_Directions_
**1)** Print the passage of the sparse vector documentation from "Sparse vector may" to "any Scheme objects.", word for word.
**2)** Write what comes next in the sparse vector documentation, starting right after its final sentence.

_Supplied text_
Class: <sparse-vector-base>

{data.sparse} An abstract base class of sparse vectors. Inherits `<dictionary>` and `<collection>`. Note that sparse vectors are not `<sequence>`; even they can be indexable by integers, they don’t have means of ordered access.

Sparse vector may be a general vector that can contain any Scheme objects (like `<vector>`), or a specialized vector that can contain only certain types of numbers (like `<s8vector>` etc.).

All of these sparse vectors can be accessed by the same API.

Sparse vectors also implements the Collection API (see Collection framework) and the Dictionary API (see Dictionary framework).

Class: <sparse-vector>
Class: <sparse-@vector>

{data.sparse} The actual sparse vector classes. Inherits `<sparse-vector-base>`. An instance of `<sparse-vector>` can contain any Scheme objects.

`@` is either one of `s8`, `u8`, `s16`, `u16`, `s32`, `u32`, `s64`, `u64`, `f16`, `f32`, or `f64`. The range of values an instance of those classes can hold is the same as the corresponding `<@vector>` class in `gauche.uvector` (see Uniform vectors). That is, `<sparse-u8vector>` can have exact integer values between 0 and 255.

(Data excerpts)
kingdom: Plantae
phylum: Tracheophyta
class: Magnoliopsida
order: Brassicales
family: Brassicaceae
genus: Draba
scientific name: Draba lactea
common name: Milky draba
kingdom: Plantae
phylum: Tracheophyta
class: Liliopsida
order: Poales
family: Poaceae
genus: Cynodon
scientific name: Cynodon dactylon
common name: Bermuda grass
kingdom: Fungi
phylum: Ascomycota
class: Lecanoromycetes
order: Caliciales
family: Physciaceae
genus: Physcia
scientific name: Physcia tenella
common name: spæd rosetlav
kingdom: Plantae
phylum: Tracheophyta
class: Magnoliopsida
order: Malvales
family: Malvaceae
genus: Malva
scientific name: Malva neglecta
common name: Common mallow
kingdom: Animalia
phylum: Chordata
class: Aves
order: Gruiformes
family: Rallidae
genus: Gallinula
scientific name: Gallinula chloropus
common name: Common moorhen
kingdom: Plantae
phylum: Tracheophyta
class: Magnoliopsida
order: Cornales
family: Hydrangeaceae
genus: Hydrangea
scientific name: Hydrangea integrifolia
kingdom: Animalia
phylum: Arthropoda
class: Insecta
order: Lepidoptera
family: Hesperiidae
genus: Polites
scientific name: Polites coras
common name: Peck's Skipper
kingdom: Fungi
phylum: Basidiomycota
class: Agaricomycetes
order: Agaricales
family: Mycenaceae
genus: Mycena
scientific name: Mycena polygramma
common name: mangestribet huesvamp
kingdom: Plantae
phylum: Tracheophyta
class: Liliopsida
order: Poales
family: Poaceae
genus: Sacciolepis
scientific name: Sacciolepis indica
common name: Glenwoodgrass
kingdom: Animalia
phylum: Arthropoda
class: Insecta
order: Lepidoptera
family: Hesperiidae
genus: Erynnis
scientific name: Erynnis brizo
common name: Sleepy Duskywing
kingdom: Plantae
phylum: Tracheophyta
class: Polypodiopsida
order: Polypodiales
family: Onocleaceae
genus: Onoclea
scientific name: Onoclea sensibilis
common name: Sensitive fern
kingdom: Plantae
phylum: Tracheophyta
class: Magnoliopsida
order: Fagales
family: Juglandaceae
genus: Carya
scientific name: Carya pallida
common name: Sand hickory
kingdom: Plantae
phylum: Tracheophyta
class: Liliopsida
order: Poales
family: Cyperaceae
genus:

_Answers to the problems_
**1)**
Sparse vector may be a general vector that can contain any Scheme objects (like `<vector>`), or a specialized vector that can contain only certain types of numbers (like `<s8vector>` etc.).

All of these sparse vectors can be accessed by the same API.

Sparse vectors also implements the Collection API (see Collection framework) and the Dictionary API (see Dictionary framework).

Class: <sparse-vector>
Class: <sparse-@vector>

{data.sparse} The actual sparse vector classes. Inherits `<sparse-vector-base>`. An instance of `<sparse-vector>` can contain any Scheme objects.

**2)**
Function: make-sparse-vector :optional type :key default

{data.sparse} Creates an empty sparse vector. The type argument can be `#f` (default), one of subclasses of `<sparse-vector-base>`, or a symbol of either one of `s8`, `u8`, `s16`, `u16`, `s32`, `u32`, `s64`, `u64`, `f16`, `f32`, or `f64`.

If type is omitted or `#f`, a `<sparse-vector>` is created. If it is a class, an instance of the class is created (It is an error to pass a class that is not a subclass of `<sparse-vector-base>`.) If it is a symbol, an instance of corresponding `<sparse-@vector>` is created.

You can specify the default value of the vector by default keyword argument. If given, the vector behaves as if it is filled with the default value (but the vector iterator only picks the values explicitly set).

Note that you have to give the optional argument as well to specify the keyword argument.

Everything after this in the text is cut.